South Sudan: A race against time to protect children before rain comes


It is heartbreaking to see the devastation wrought on the people of South Sudan since the sudden outbreak of fighting there two months ago. More than 850,000 South Sudanese have been forced to flee their homes; family members have been killed and injured, homes and livelihoods lost. More than 150,000 have left the country altogether.
Children who should be going to school have been orphaned, lost, attacked and recruited into armed forces. Even those who are still with their families have seen things they should not be seeing, experienced violence they should not witness. Hundreds of thousands of children are displaced, living in the open, facing disease and malnutrition, with no place to go where they feel safe, and no school to give them a sense of normality.

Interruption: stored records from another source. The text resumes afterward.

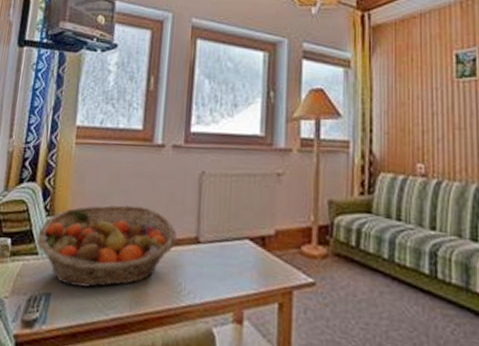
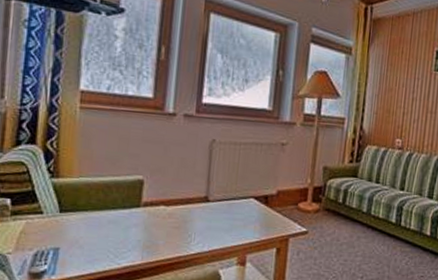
fruit basket: present [36,205,177,288] -> none [40,168,187,242]

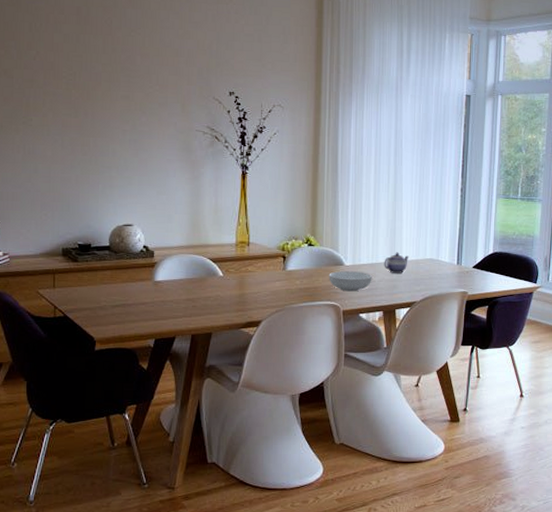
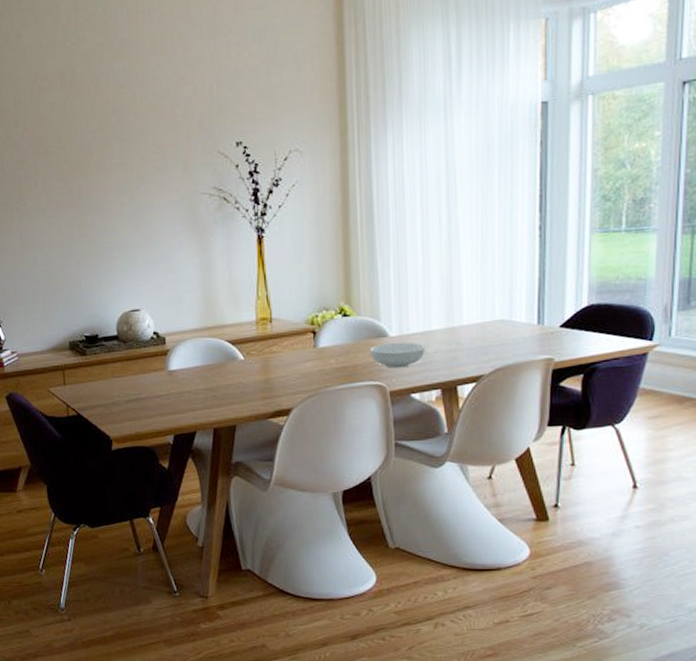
teapot: present [384,252,409,273] -> none [439,315,472,342]

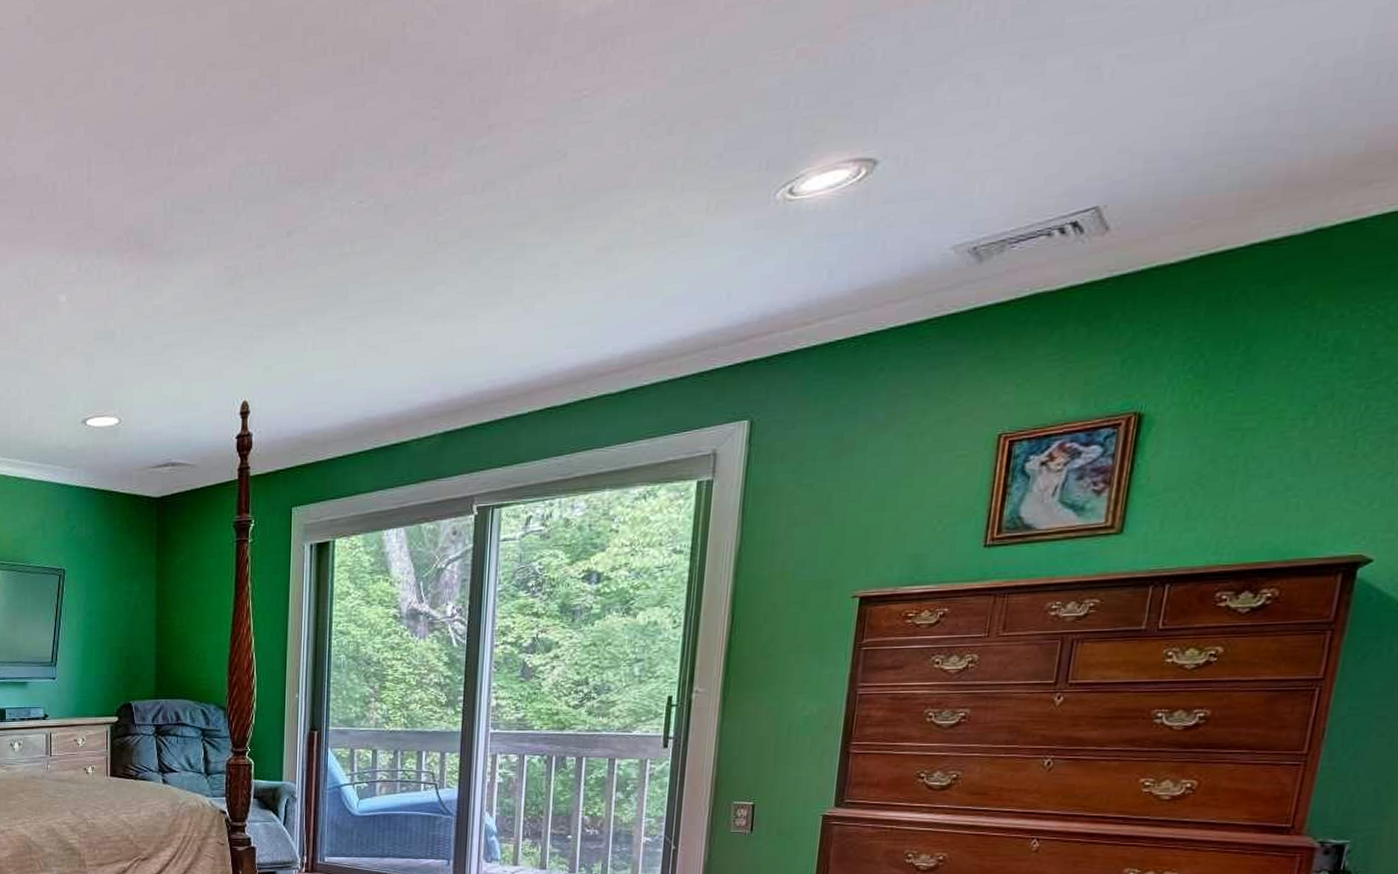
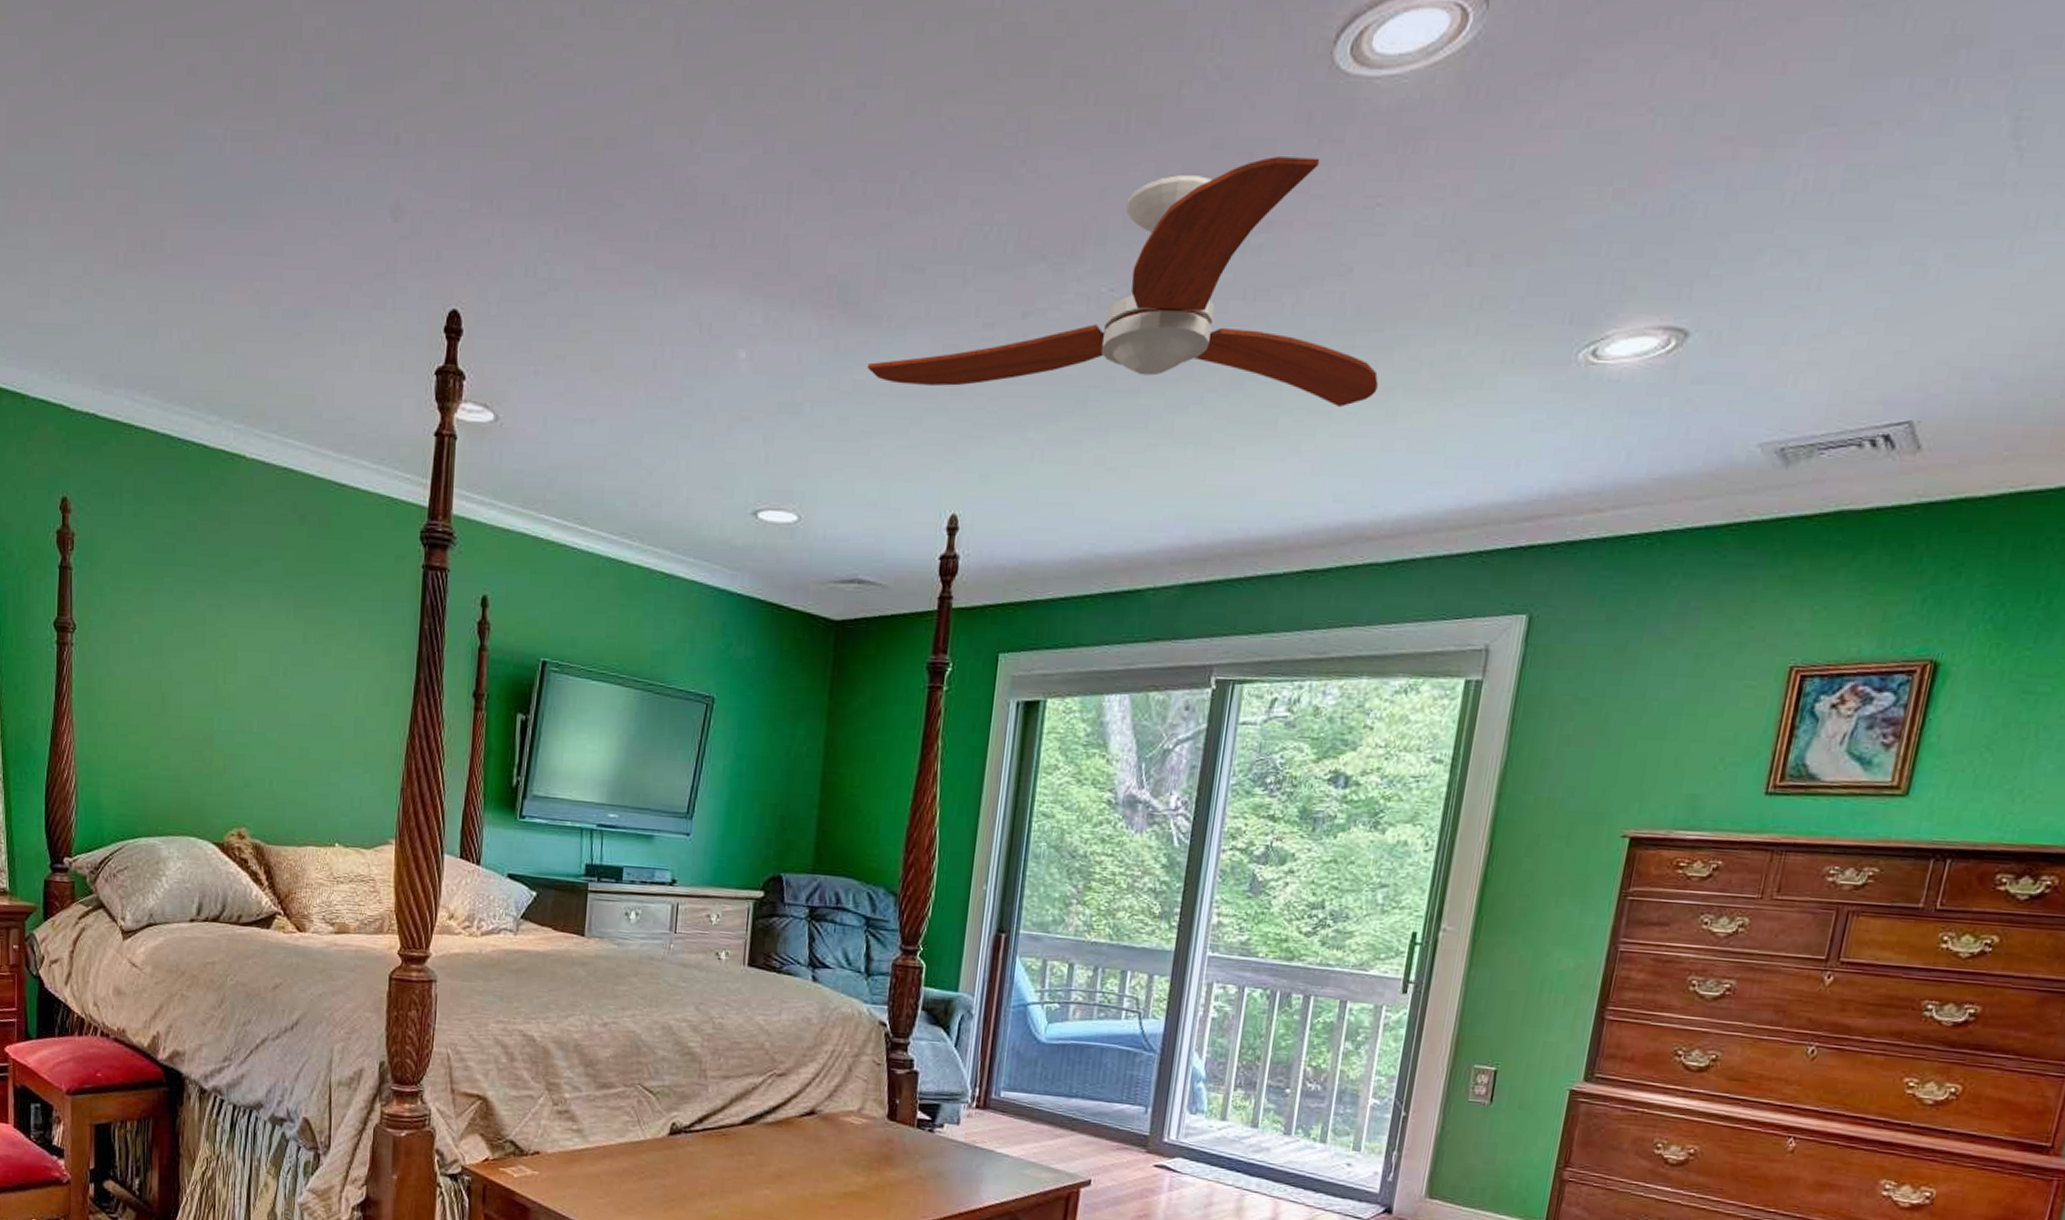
ceiling fan: none [163,66,598,304] -> present [866,157,1379,408]

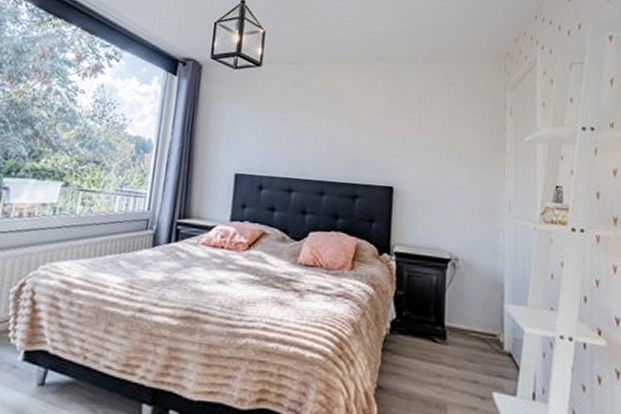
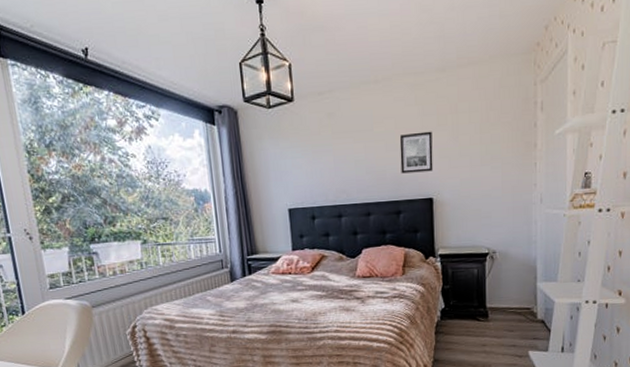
wall art: none [362,116,398,159] -> present [399,131,433,174]

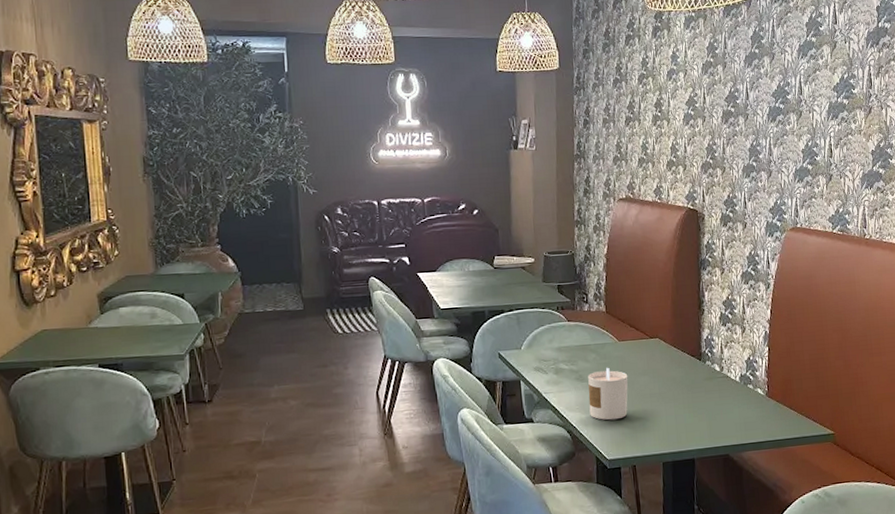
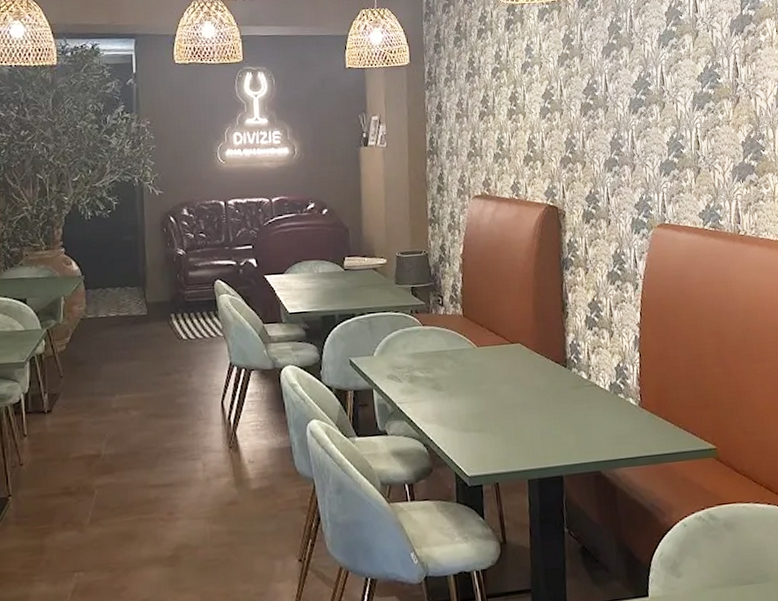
candle: present [588,367,628,421] -> none [445,375,489,433]

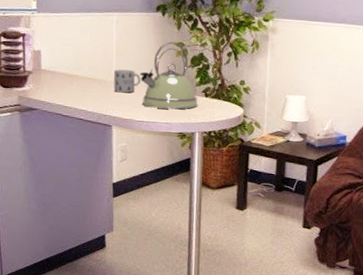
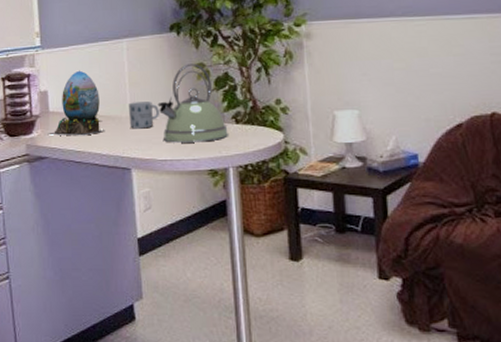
decorative egg: none [39,36,91,94] -> present [47,70,105,136]

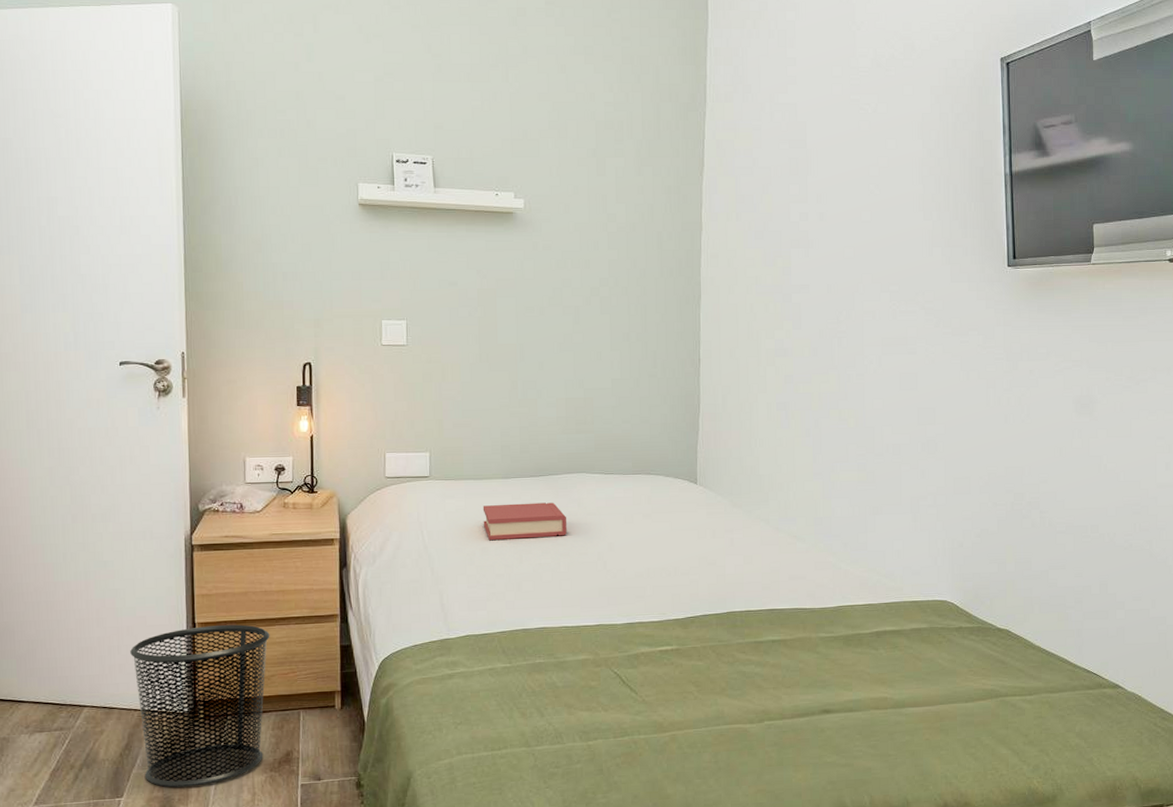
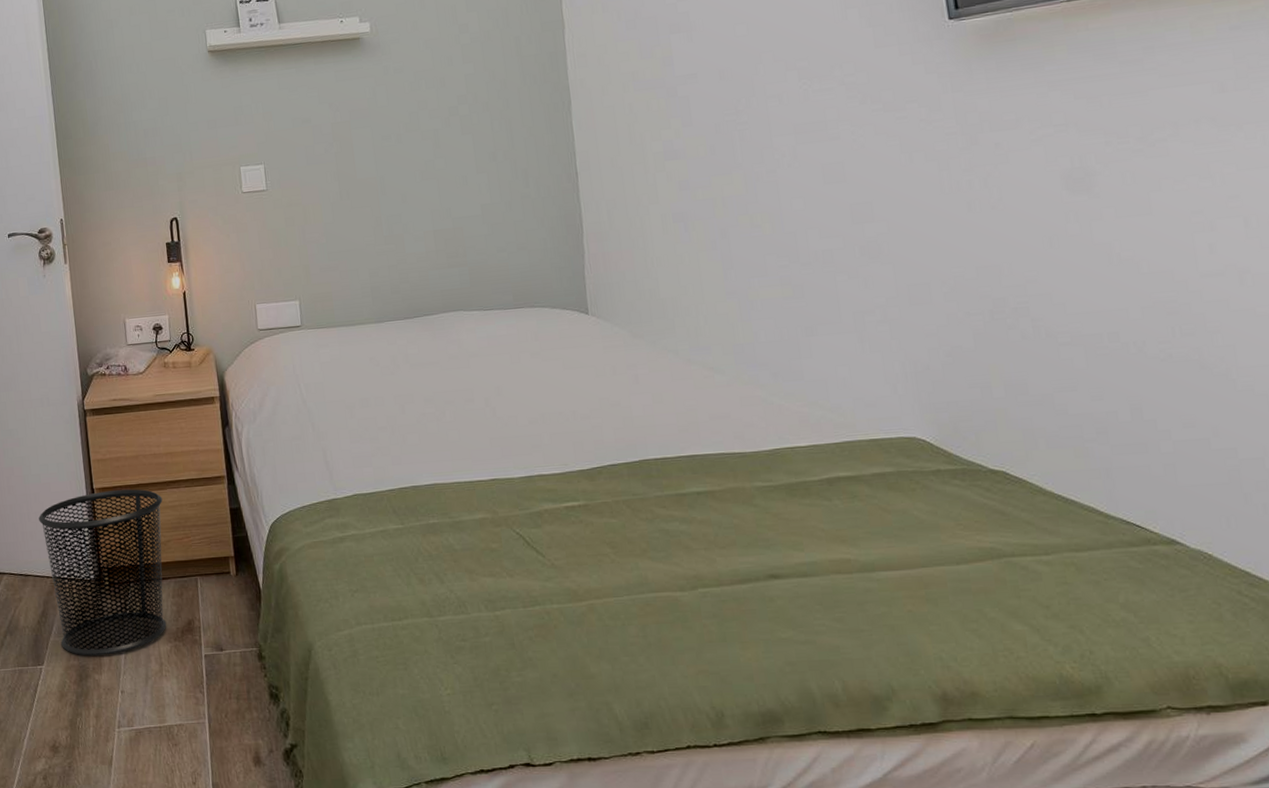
hardback book: present [482,502,567,540] -> none [358,345,449,390]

And as if that were not enough, the rainy season will begin in around six weeks. Under the best of circumstances, the rains bring much flooding to South Sudan, but with over 700,000 people displaced within the country, many of them camping in areas that will soon be under water, we are in a race against time to prevent a catastrophe.
We’re reaching children and their families with water and sanitation and making arrangements so that bore holes and latrines will be elevated for when the floods come. We’re getting to children with health and nutrition services, vaccinating them against diseases such as measles that quickly prove deadly in such circumstances; we’re providing safe places for children to learn and play, and re-uniting children separated from their families.
We’re working against the clock to reach more of the families who need our help, and we need to have supplies in place before the rainy season starts and roads become impassable.
In order to do this, we need funds. We need £45 million for our work in South Sudan and so far we’re only 15% funded. We cannot do it without these resources.
I can assure you that UNICEF will do its part. The UNICEF staff working on the front lines in South Sudan are heroes – and I do not use that word lightly. They are working night and day, and often in the face of grave danger in places such as Malakal, Bentiu and Bor. In Malakal, as control of the town was wrested between the Government and anti-Government forces, our staff left the security of the UN base to go into town to get life-saving supplies from our warehouses, even as the warehouses were being looted.
There are options for South Sudan. Humanitarian organisations have come together impressively to provide urgent assistance to the people who need it most. With the help of our donors, UNICEF and our partners can avert greater tragedy when the rainy season comes. And in the longer term, I raised the need to move towards reconciliation with the political and civil society leaders I met during my visit. They owe their people a peaceful resolution.